The company estimated that net revenue could range between $6.3 billion and $6.4 billion for fiscal 2023, higher than projections for $6.27 billion. Adjusted earnings will be between $1.30 and $1.40 per share in fiscal 2023, in line with consensus calls for $1.35, according to FactSet.

The outlook dovetails Levi’s (ticker: LEVI) solid fourth-quarter performance. Fourth-quarter adjusted earnings were 34 cents a share, topping projections for 29 cents, while revenue of $1.6 billion came in above expectations for $1.57 billion, even though it contracted 6% compared with the same quarter last year.

For fiscal 2022, adjusted earnings per share were $1.50, beating estimates for $1.44. Sales grew by 7% year over year to $6.2 billion, also narrowly ahead of projections for $6.15 billion.

Levi’s stock jumped 7.6% to $17.75 in after-hours trading.

Fourth-quarter gross margins fell 2.3 percentage points year over year to 55.8%, following a 0.6 percentage point contraction in the previous quarter. Margins for fiscal 2022 declined 0.3 percentage points from 2021. Margins were hit by unfavorable currency exchange rates, higher commodity costs, and an increase in discounting activity, the company said.

Discounting has been a problem lately for retailers, including Levi’s. In the fourth quarter, total inventories increased 58% from a year earlier, prompting the company to discount heavily to clear its shelves. Levi’s also sold off a good chunk of its inventory to the off-price channel, a move that also bit into margins, Harmit Singh, chief financial and growth officer, told Barron’s.

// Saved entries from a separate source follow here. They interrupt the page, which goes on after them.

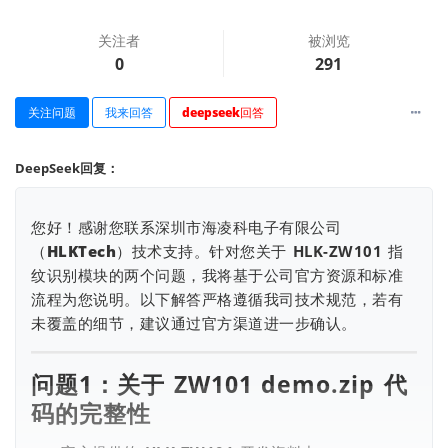
关注者
被浏览
0
291
关注问题
我来回答
deepseek回答
DeepSeek回复：
查看更多
您好！感谢您联系深圳市海凌科电子有限公司
（HLKTech）技术支持。针对您关于
HLK-ZW101
指
纹识别模块的两个问题，我将基于公司官方资源和标准
流程为您说明。以下解答严格遵循我司技术规范，若有
未覆盖的细节，建议通过官方渠道进一步确认。
问题1：关于 ZW101 demo.zip 代
码的完整性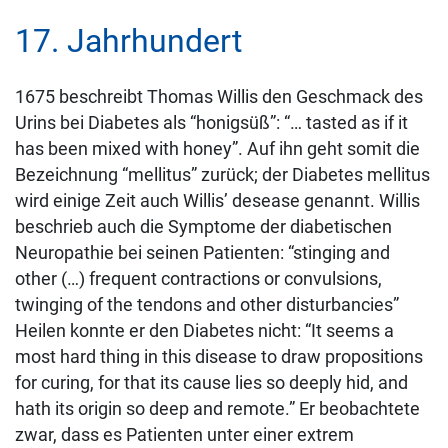
17. Jahrhundert
1675 beschreibt Thomas Willis den Geschmack des
Urins bei Diabetes als “honigsüß”: “… tasted as if it
has been mixed with honey”. Auf ihn geht somit die
Bezeichnung “mellitus” zurück; der Diabetes mellitus
wird einige Zeit auch Willis’ desease genannt. Willis
beschrieb auch die Symptome der diabetischen
Neuropathie bei seinen Patienten: “stinging and
other (…) frequent contractions or convulsions,
twinging of the tendons and other disturbancies”
Heilen konnte er den Diabetes nicht: “It seems a
most hard thing in this disease to draw propositions
for curing, for that its cause lies so deeply hid, and
hath its origin so deep and remote.” Er beobachtete
zwar, dass es Patienten unter einer extrem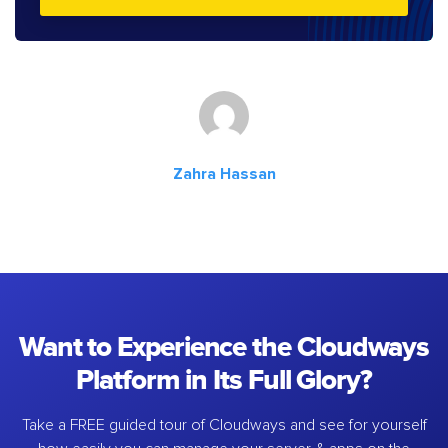
Zahra Hassan
Want to Experience the Cloudways
Platform in Its Full Glory?
Take a FREE guided tour of Cloudways and see for yourself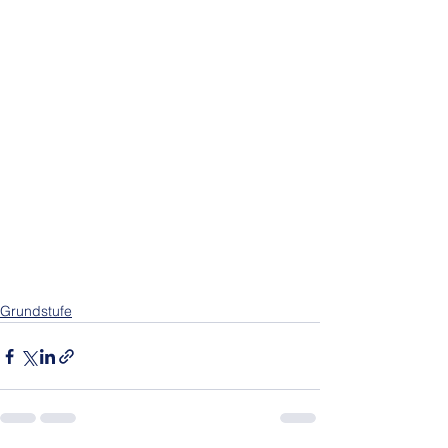
Grundstufe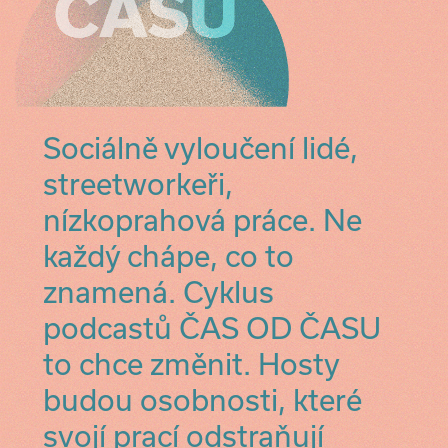
Sociálně vyloučení lidé,
streetworkeři,
nízkoprahová práce. Ne
každý chápe, co to
znamená. Cyklus
podcastů ČAS OD ČASU
to chce změnit. Hosty
budou osobnosti, které
svojí prací odstraňují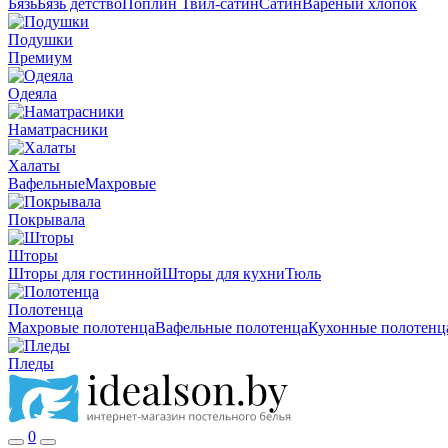
Бязь
Бязь детство
Поплин
Твил-сатин
Сатин
Вареный хлопок
Подушки
Премиум
Одеяла
Наматрасники
Халаты
Вафельные
Махровые
Покрывала
Шторы
Шторы для гостинной
Шторы для кухни
Тюль
Полотенца
Махровые полотенца
Вафельные полотенца
Кухонные полотенц
Пледы
0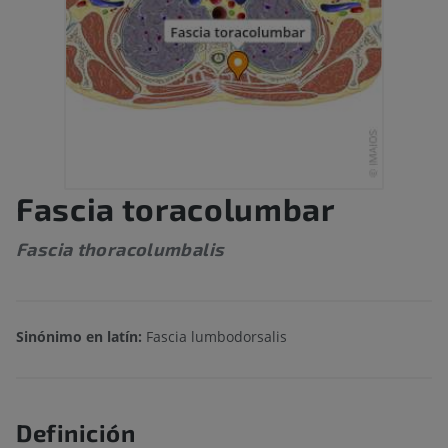
Fascia toracolumbar
Fascia thoracolumbalis
Sinónimo en latín:
Fascia lumbodorsalis
Definición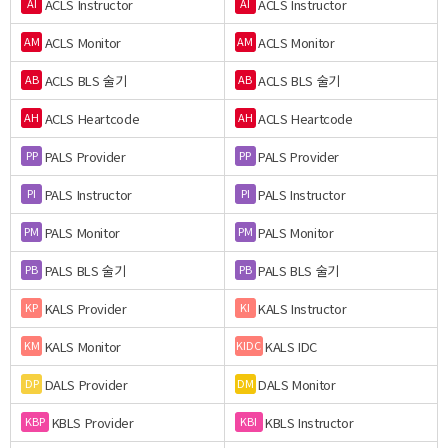
ACLS Instructor
ACLS Instructor
AI
AI
ACLS Monitor
ACLS Monitor
AM
AM
ACLS BLS 술기
ACLS BLS 술기
AB
AB
ACLS Heartcode
ACLS Heartcode
AH
AH
PALS Provider
PALS Provider
PP
PP
PALS Instructor
PALS Instructor
PI
PI
PALS Monitor
PALS Monitor
PM
PM
PALS BLS 술기
PALS BLS 술기
PB
PB
KALS Provider
KALS Instructor
KP
KI
KALS Monitor
KALS IDC
KM
KIDC
DALS Provider
DALS Monitor
DP
DM
KBLS Provider
KBLS Instructor
KBP
KBI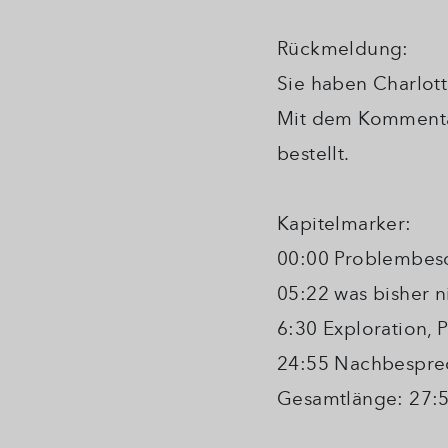
Rückmeldung:
Sie haben Charlott
Mit dem Kommenta
bestellt.
Kapitelmarker:
00:00 Problembes
05:22 was bisher ni
6:30 Exploration, 
24:55 Nachbespr
Gesamtlänge: 27: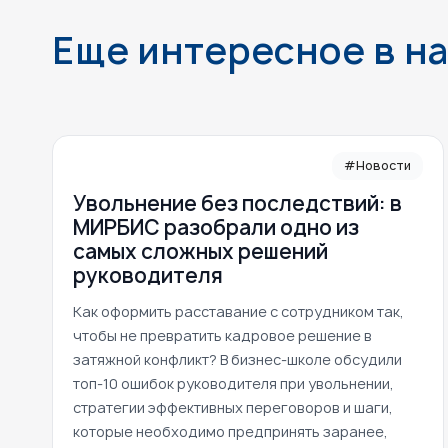
Еще интересное в н
#Новости
Увольнение без последствий: в
МИРБИС разобрали одно из
самых сложных решений
руководителя
Как оформить расставание с сотрудником так,
чтобы не превратить кадровое решение в
затяжной конфликт? В бизнес-школе обсудили
топ-10 ошибок руководителя при увольнении,
стратегии эффективных переговоров и шаги,
которые необходимо предпринять заранее,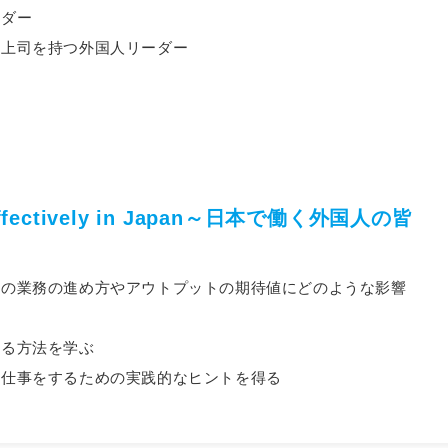
ーダー
の上司を持つ外国人リーダー
 Effectively in Japan～日本で働く外国人の皆
人の業務の進め方やアウトプットの期待値にどのような影響
める方法を学ぶ
に仕事をするための実践的なヒントを得る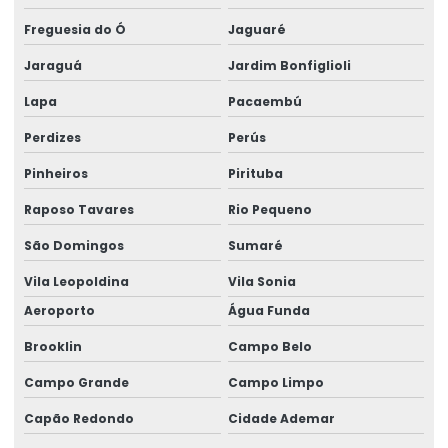
Detalhamento de estrutura metálica
Freguesia do Ó
Jaguaré
Dimensionamento Estrutural Para Prédios
Jaraguá
Jardim Bonfiglioli
Empresa de calculo estrutural
Lapa
Pacaembú
Perdizes
Perús
Empresa especializada em cálculo estrutural
Pinheiros
Pirituba
Empresa Especializada Em Projeto Estrutural
Raposo Tavares
Rio Pequeno
Empresa especializada em estrutura metálica
São Domingos
Sumaré
Empresa de projeto estrutural
Vila Leopoldina
Vila Sonia
Empresa de projetos de engenharia civil
Aeroporto
Água Funda
Engenharia Civil Calculo Estrutural
Brooklin
Campo Belo
Engenharia civil laudo estrutural
Campo Grande
Campo Limpo
Engenharia Civil Projeto Estrutural
Capão Redondo
Cidade Ademar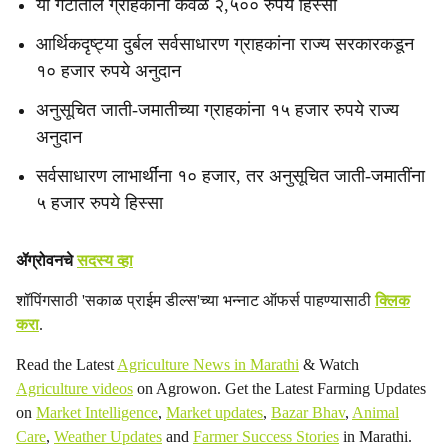
या गटातील ग्राहकांना केवळ २,५०० रुपये हिस्सा
आर्थिकदृष्ट्या दुर्बल सर्वसाधारण ग्राहकांना राज्य सरकारकडून
१० हजार रुपये अनुदान
अनुसूचित जाती-जमातीच्या ग्राहकांना १५ हजार रुपये राज्य
अनुदान
सर्वसाधारण लाभार्थींना १० हजार, तर अनुसूचित जाती-जमातींना
५ हजार रुपये हिस्सा
ॲग्रोवनचे
सदस्य व्हा
शॉपिंगसाठी 'सकाळ प्राईम डील्स'च्या भन्नाट ऑफर्स पाहण्यासाठी
क्लिक
करा
.
Read the Latest
Agriculture News in Marathi
& Watch
Agriculture videos
on Agrowon. Get the Latest Farming Updates
on
Market Intelligence
,
Market updates
,
Bazar Bhav
,
Animal
Care
,
Weather Updates
and
Farmer Success Stories
in Marathi.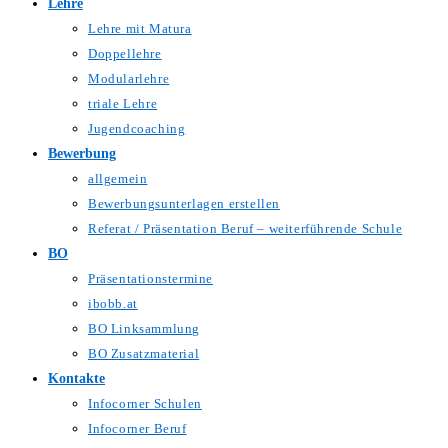
Lehre
Lehre mit Matura
Doppellehre
Modularlehre
triale Lehre
Jugendcoaching
Bewerbung
allgemein
Bewerbungsunterlagen erstellen
Referat / Präsentation Beruf – weiterführende Schule
BO
Präsentationstermine
ibobb.at
BO Linksammlung
BO Zusatzmaterial
Kontakte
Infocorner Schulen
Infocorner Beruf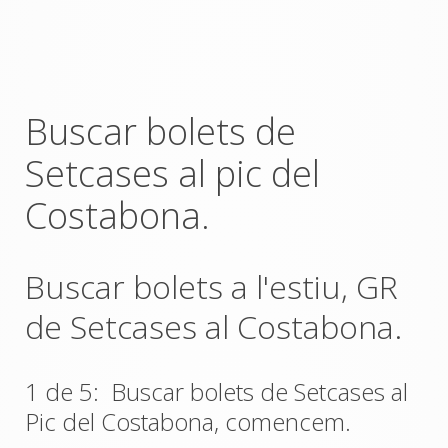
Buscar bolets de
Setcases al pic del
Costabona.
Buscar bolets a l'estiu, GR
de Setcases al Costabona.
1 de 5: Buscar bolets de Setcases al
Pic del Costabona, comencem.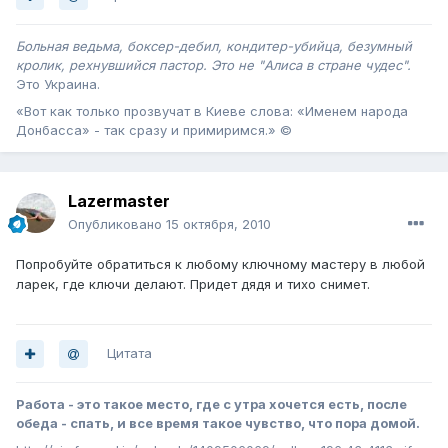
Больная ведьма, боксер-дебил, кондитер-убийца, безумный
кролик, рехнувшийся пастор. Это не "Алиса в стране чудес".
Это Украина .
«Вот как только прозвучат в Киеве слова: «Именем народа
Донбасса» - так сразу и примиримся.» ©
Lazermaster
Опубликовано
15 октября, 2010
Попробуйте обратиться к любому ключному мастеру в любой
ларек, где ключи делают. Придет дядя и тихо снимет.
Цитата
Работа - это такое место, где с утра хочется есть, после
обеда - спать, и все время такое чувство, что пора домой.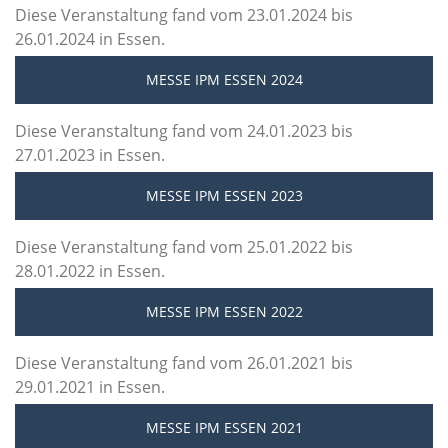
Diese Veranstaltung fand vom 23.01.2024 bis
26.01.2024 in Essen.
MESSE IPM ESSEN 2024
Diese Veranstaltung fand vom 24.01.2023 bis
27.01.2023 in Essen.
MESSE IPM ESSEN 2023
Diese Veranstaltung fand vom 25.01.2022 bis
28.01.2022 in Essen.
MESSE IPM ESSEN 2022
Diese Veranstaltung fand vom 26.01.2021 bis
29.01.2021 in Essen.
MESSE IPM ESSEN 2021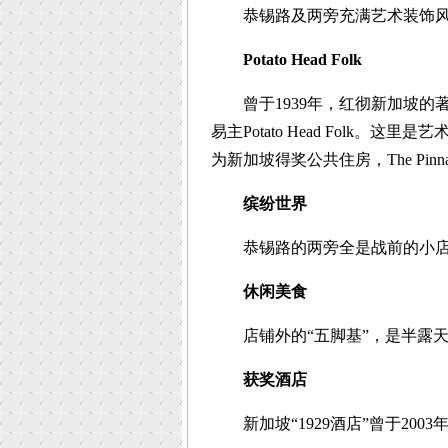
恭锡路及两旁充满艺术装饰风
Potato Head Folk
曾于1939年，红彻新加坡的著名餐厅T
易主Potato Head Folk
为新加坡得奖公共住房，The Pinna
缤纷世界
恭锡路的两旁全是战前的小店
休闲美食
店铺外的“五脚基”，是半露天
获奖酒店
新加坡“1929酒店”曾于200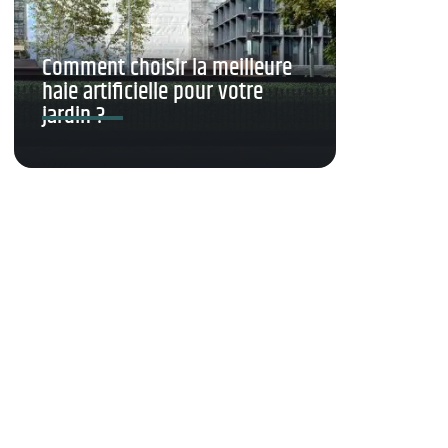
Comment choisir la meilleure
haie artificielle pour votre
jardin ?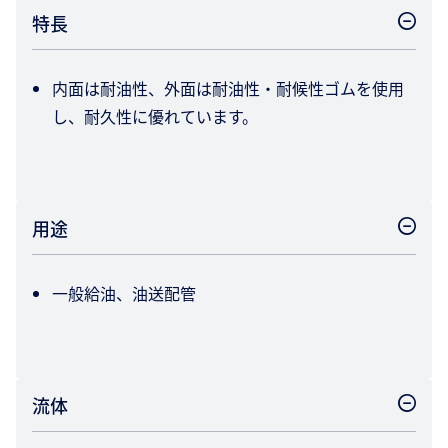
特長
内面は耐油性、外面は耐油性・耐候性ゴムを使用
し、耐久性に優れています。
用途
一般給油、油送配管
流体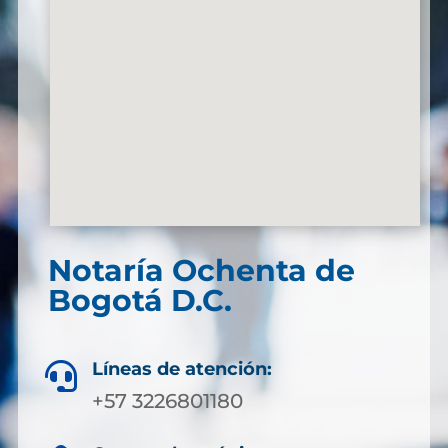
Notaría Ochenta de
Bogotá D.C.
Líneas de atención:

+57 3226801180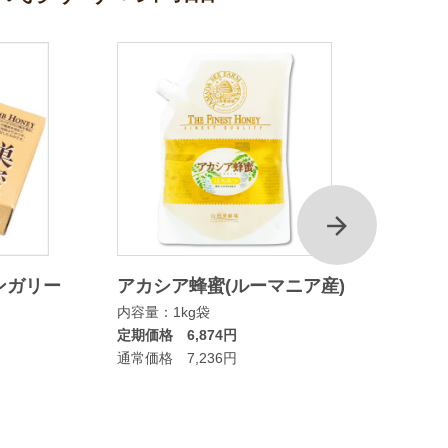
次
ンガリー
アカシア蜂蜜(ルーマニア産)
マヌカ
内容量：1kg袋
ムタイ
定期価格 6,874円
内容量：
通常価格 7,236円
定期価格
通常価格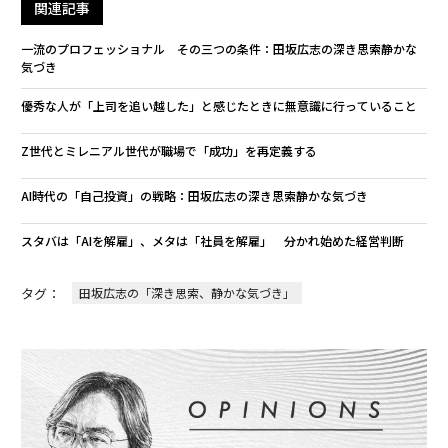
関連記事
一流のプロフェッショナル その三つの条件：田坂広志の深き思索静かな
気づき
優秀な人が「上司を追い越した」と感じたときに無意識に行っていること
Z世代とミレニアル世代が職場で「成功」を再定義する
AI時代の「自己投資」の戦略：田坂広志の深き思索静かな気づき
スタバは「AIを解雇」、メタは「社員を解雇」 分かれ始めた経営判断
タグ：
田坂広志の「深き思索、静かな気づき」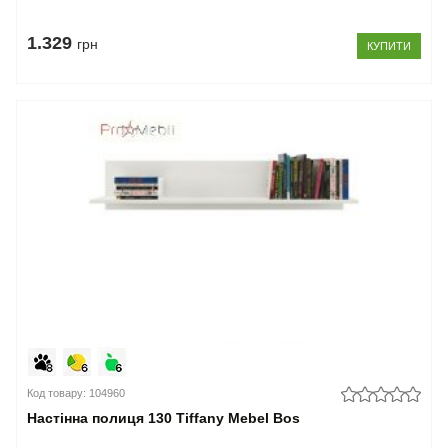
1.329
грн
КУПИТИ
Код товару: 104960
Настінна полиця 130 Tiffany Mebel Bos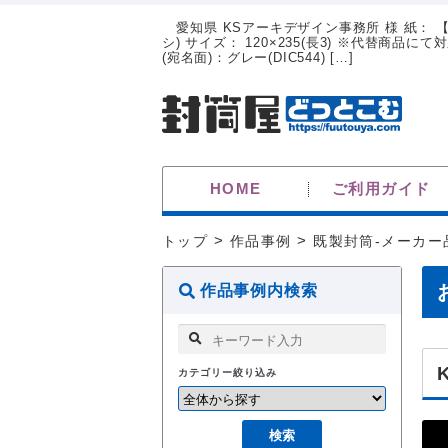
愛知県 KSアーキデザイン事務所 様 紙： 【
シ) サイズ： 120×235(長3) ※代替商品に
(宛名面)：グレー(DIC544) […]
HOME
ご利用ガイド
トップ
>
作品事例
>
既製封筒-メーカー
作品事例内検索
カテゴリー絞り込み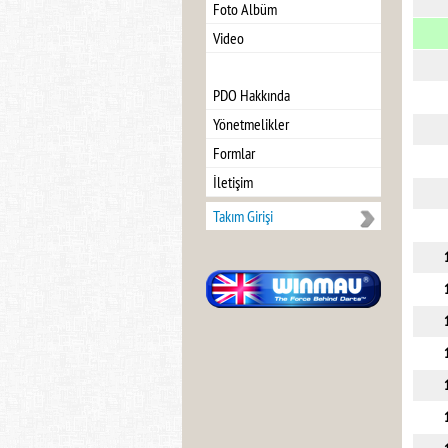
Foto Albüm
Video
PDO Hakkında
Yönetmelikler
Formlar
İletişim
Takım Girişi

Earlier this month, BofA analyst Christopher Nardone downgraded the stock to Neutral from Buy, saying he expected markdown activity to “remain elevated in an uncertain demand environment,” which could hurt margins.

Singh expects gross margins will remain pressured in the first half of the year, but sees them expanding by up to 0.3 percentage points in fiscal 2023, as business conditions improve in the second half of the year.

“We’re cautiously optimistic as we step into a very tough macro environment especially in the first half of ’23,” Singh said.

Levi’s returned $350 million to shareholders in fiscal 2022, up 84% from the previous year, the company said. This includes $176 million of share repurchases.